Adopting Debug Adapter Protocol in Eclipse IDE: netcoredbg (.NET debugger) case study | ECE 2018
EclipseCon Europe 2018
Ludwigsburg, Germany · October 23 - 25, 2018
https://www.eclipsecon.org/europe2018
Speaker(s):
Mickael Istria (Red Hat Inc.)
Jonah Graham
https://www.eclipsecon.org/europe2018/sessions/adopting-debug-adapter-protocol-eclipse-ide-netcoredbg-net-debugger-case-study
While the Language Server Protocol (LSP) has quickly become an industry standard in the devtools domain and Eclipse IDE promptly got support for it with the Eclipse LSP4J and LSP4E projects, LSP is only targetting the code edition activity.
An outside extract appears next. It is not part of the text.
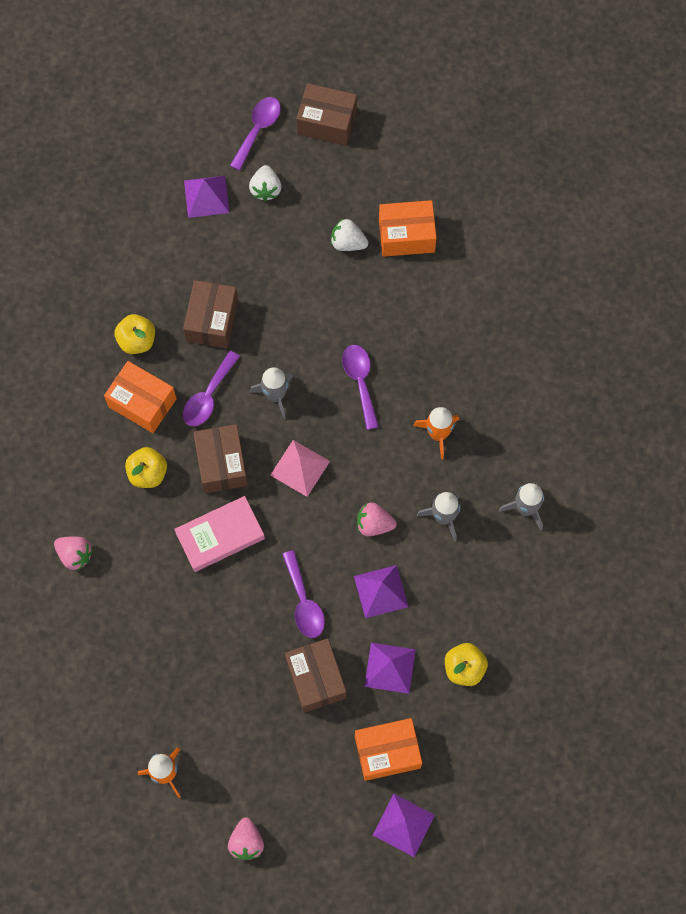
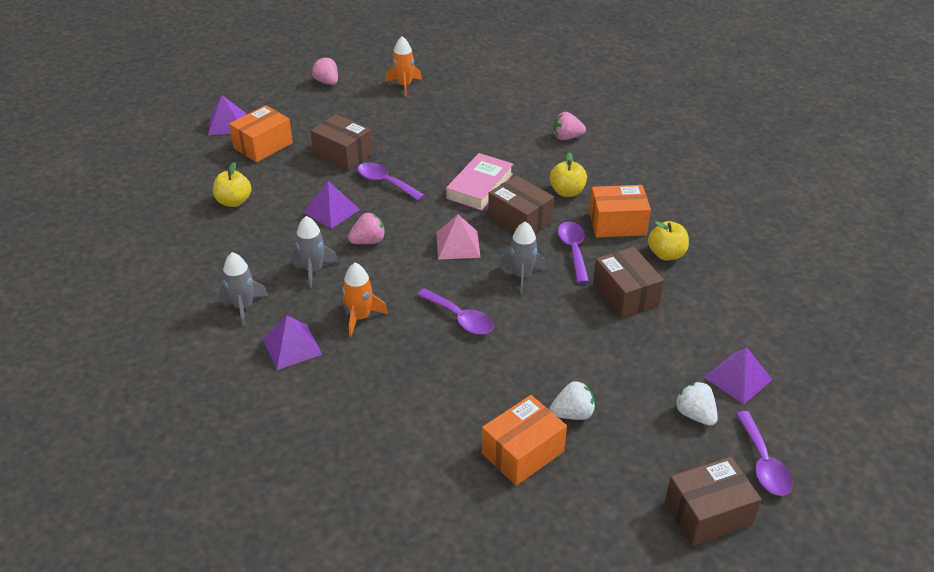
camera: 145 degrees right, 30 degrees down
(390, 667) = (292, 180): purple pyramid -> purple pyramid (292, 346)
However, code edition is just one activity amongst others for a developer, and some would argue that it's not the main use-case that justifies usage of an IDE over a simple text editor.
One of the most important activity (where IDEs are usually better than other tools) for a developer is debugging: watching a program run, digging hints of what could be wrong, experimenting things against the running application... Similarly to the Language Server Protocol, as part of Visual Studio Code, a JSON-based language and tool agnostic protocol was created to support typical debug interactions and facilitate the binding of a devtool with a debugger. Eclipse LSP4J and LSP4E enabled in early 2018 support for this Debug Adapter Protocol in Eclipse IDE.
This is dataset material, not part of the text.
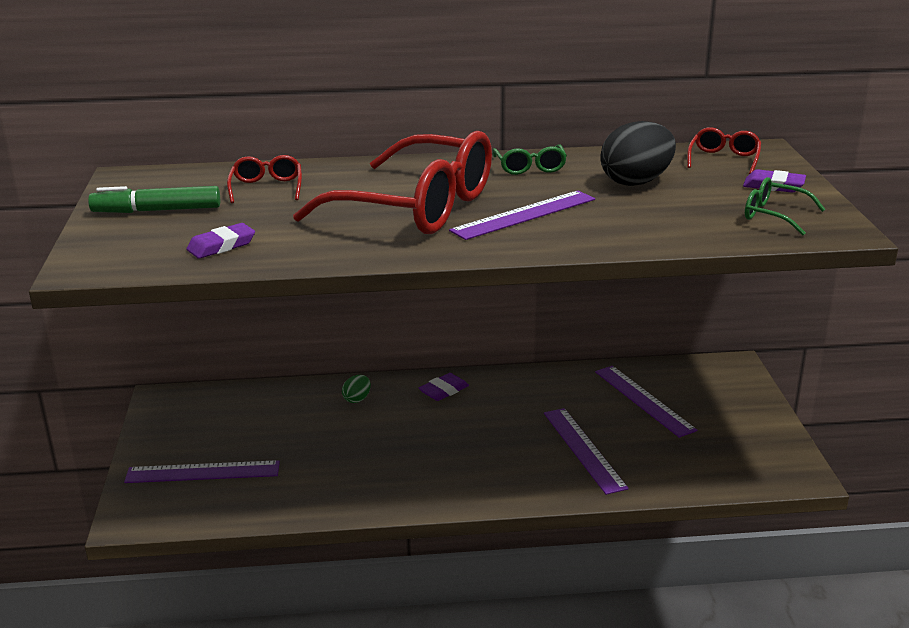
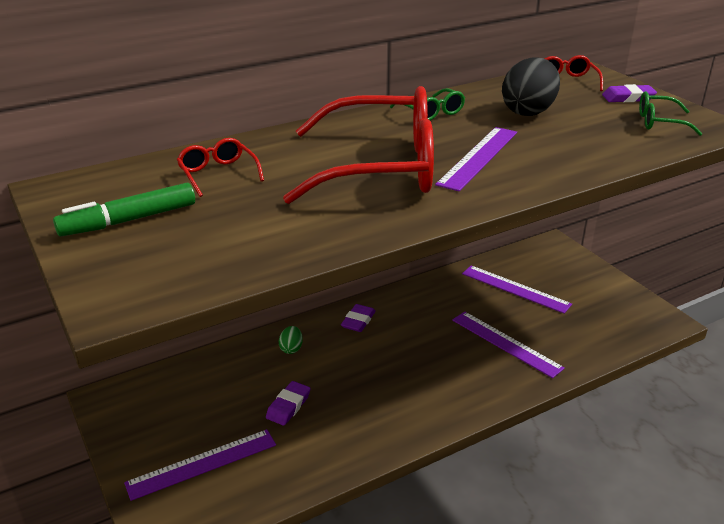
camera: 25 degrees left, 5 degrees up
(221, 246) = (240, 246): purple eraser -> purple eraser (288, 406)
Eclipse aCute, providing an IDE for C# and .NET Core, managed to use this Debug Adapter Protocol and the existing integrations with Eclipse IDE to relatively easily and quickly integrate support for netcoredbg, an open-source debugger for .NET Core.
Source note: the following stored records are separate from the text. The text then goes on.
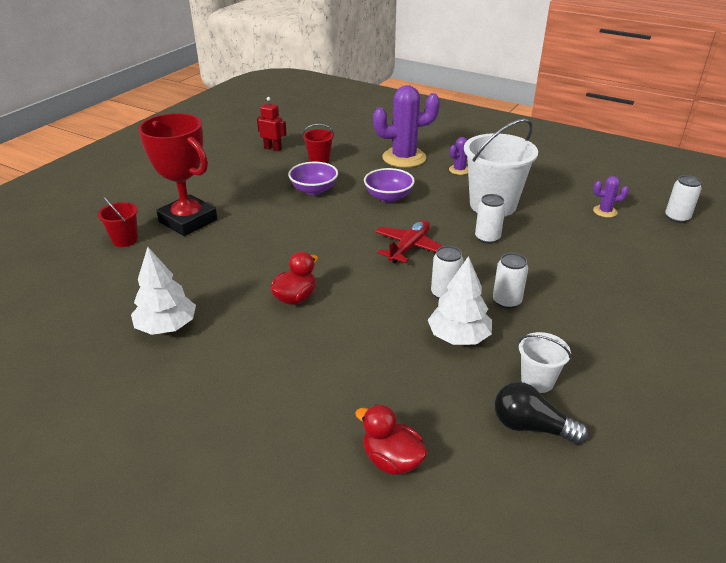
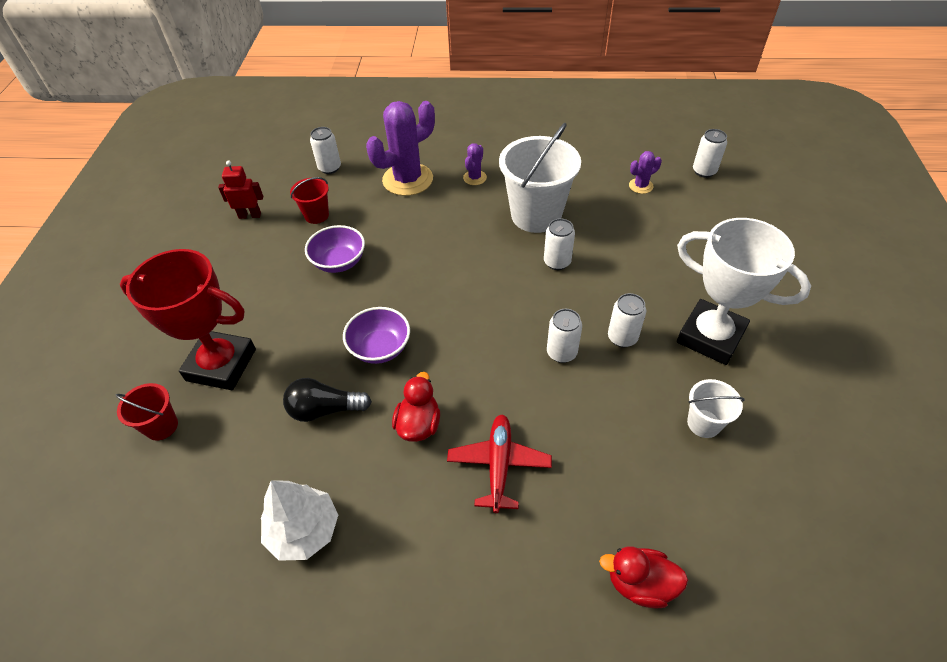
camera: 25 degrees left, 15 degrees up
(350, 137) = (329, 168): none -> white can
(388, 197) = (426, 243): purple bowl -> purple bowl (380, 348)
(409, 247) = (491, 305): red plane -> red plane (499, 465)
(458, 337) = (607, 403): white tree -> none
(531, 427) = (729, 480): black light bulb -> black light bulb (325, 409)
(592, 326) = (710, 336): none -> white trophy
In this presentation, we'll explain how the Debug Adapter Protocol works, how LSP4J can be used to support it in any Java application (either a debugger or a client), how LSP4E can be used to support it out-of-the-box in Eclipse IDE, and we'll use aCute example to show how plugin providers can extend LSP4E and provide the final steps of a good and simple UX.